Die weiteren Aufsätze erläutern die Bedeutung von Zeitungen und Zeitschriften in der Aufklärung und im Vormärz wie auch die Relevanz der »Rheinischen Zeitung« für Karl Marx, der selbst bis zum Ende seines Lebens für verschiedene Zeitungen schrieb. Mit der Entwicklung der Telegrafie entstand ein globales Nachrichtennetzwerk, das unter anderem Reichskanzler Otto von Bismarck geschickt für seine Politik einzusetzen wusste. Der Hörfunk in der Weimarer Republik und seine Pervertierung durch Goebbels in der NS-Herrschaft ist ebenso Thema wie die politische Propaganda in der filmischen Inszenierung in Leni Riefenstahls »Triumph des Willens«, in der Hitler zum neuen Christus überhöht wird. In den 1950er Jahren entwickelte sich das Fernsehen zum Leitmedium, was John F. Kennedy und sein Wahlkampfteam schnell erkannten. Sie nutzten die Telegenität des jungen Präsidentschaftskandidaten gegen einen müden und von einer Erkrankung noch nicht genesenen Nixon aus, was den Mythos Kennedy begründete.
»Die algorithmisch gelenkte Öffentlichkeit« heutiger Medien analysiert der Journalist Adrian Lobe. Er spitzt seine These in der Frage zu: »Wie kann ein öffentliches Interesse erzeugt werden, wo Algorithmen immer nur das persönliche Interesse adressieren?« Der frühe Gedanke des freien, libertären Internets verwandelt sich zunehmend in eine Hybris, »weil wir immer weniger Informationen über Informationen haben und auf der anderen Seite die Information durch ihre Inflationierung an Wert und Autorität verliert«.
Das Thema der verschwindenden Wahrheit greift der Tübinger Medienwissenschaftler Bernhard Pörksen auf. Da die Gesellschaft zunehmend das Bewusstsein für qualitativ gute Quellen verliert, dominieren immer mehr »Fake News« die digitale Öffentlichkeit. Nachrichten seien zunehmend »dekontextualisiert«, das Gesetz der Informationsverbreitung gerate in Widerspruch zum Gesetz der Informationsverarbeitung. Die Wahrheit erodiere.
Die Beiträge im Buch sind auf etwa 20 Seiten begrenzt und gut lesbar. Dennoch gehen manche Texte nicht genug in die Tiefe.

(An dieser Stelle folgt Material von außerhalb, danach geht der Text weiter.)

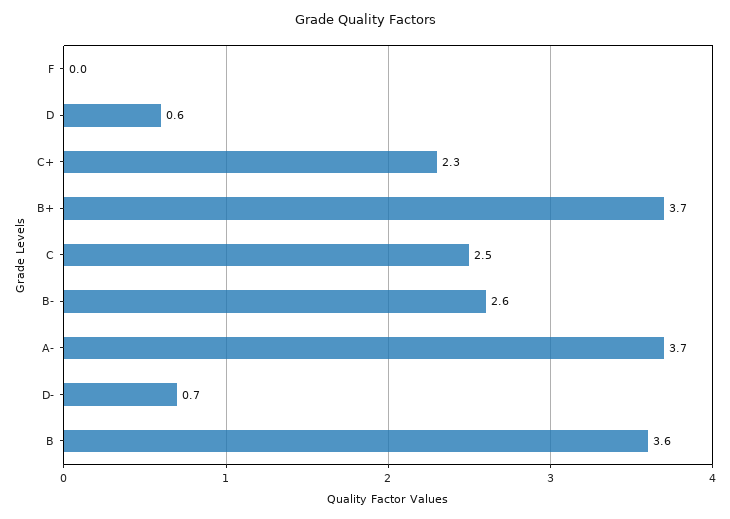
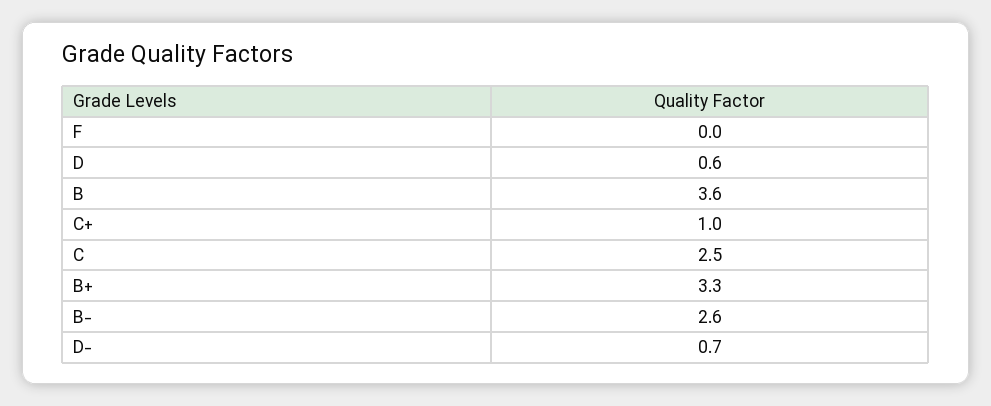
C+: 2.3 -> 1
B+: 3.7 -> 3.3
A-: 3.7 -> none

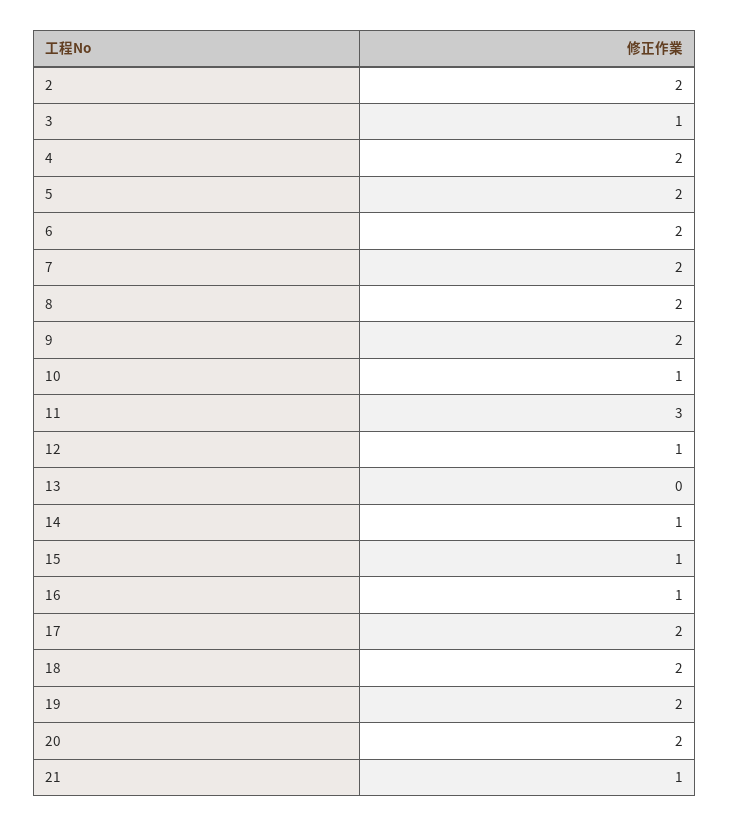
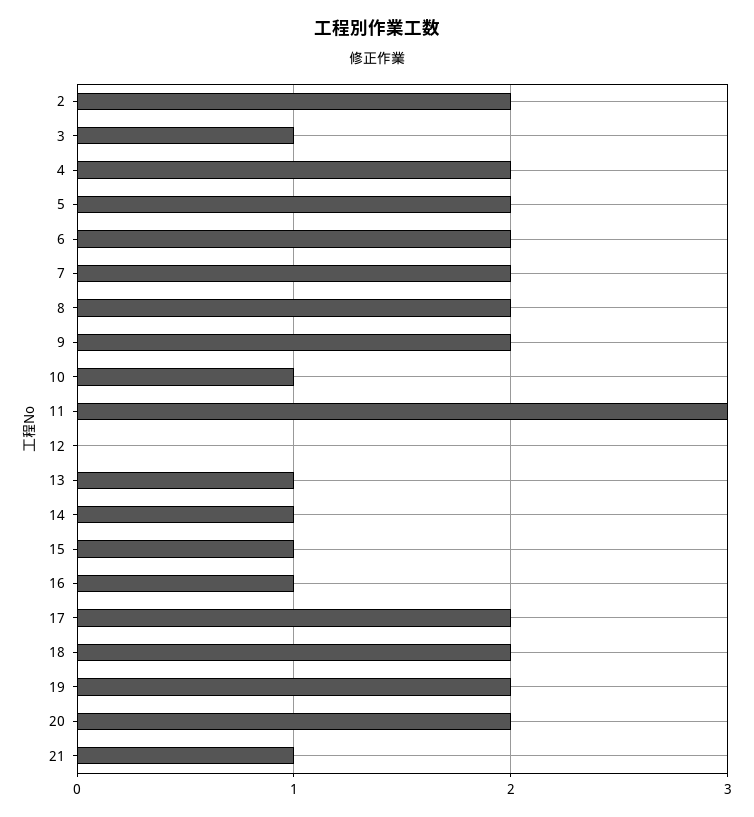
12: 1 -> 0
13: 0 -> 1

Anders einzuordnen sind die medientheoretischen und -politischen Aufsätze etwa von Pörksen, Lobe und Andreas Bernard, deren Analysen das Weiterdenken anregen.
Dem Band fehlt ein Autorenverzeichnis, was den Lesern die Mühe hätte ersparen können, die Hintergründe der Personen selbst zu recherchieren. Außerdem wären Hinweise auf die Exponate im Deutschen Historischen Museum wünschenswert. So fällt es schwer, einen Zusammenhang zur Ausstellung zu finden.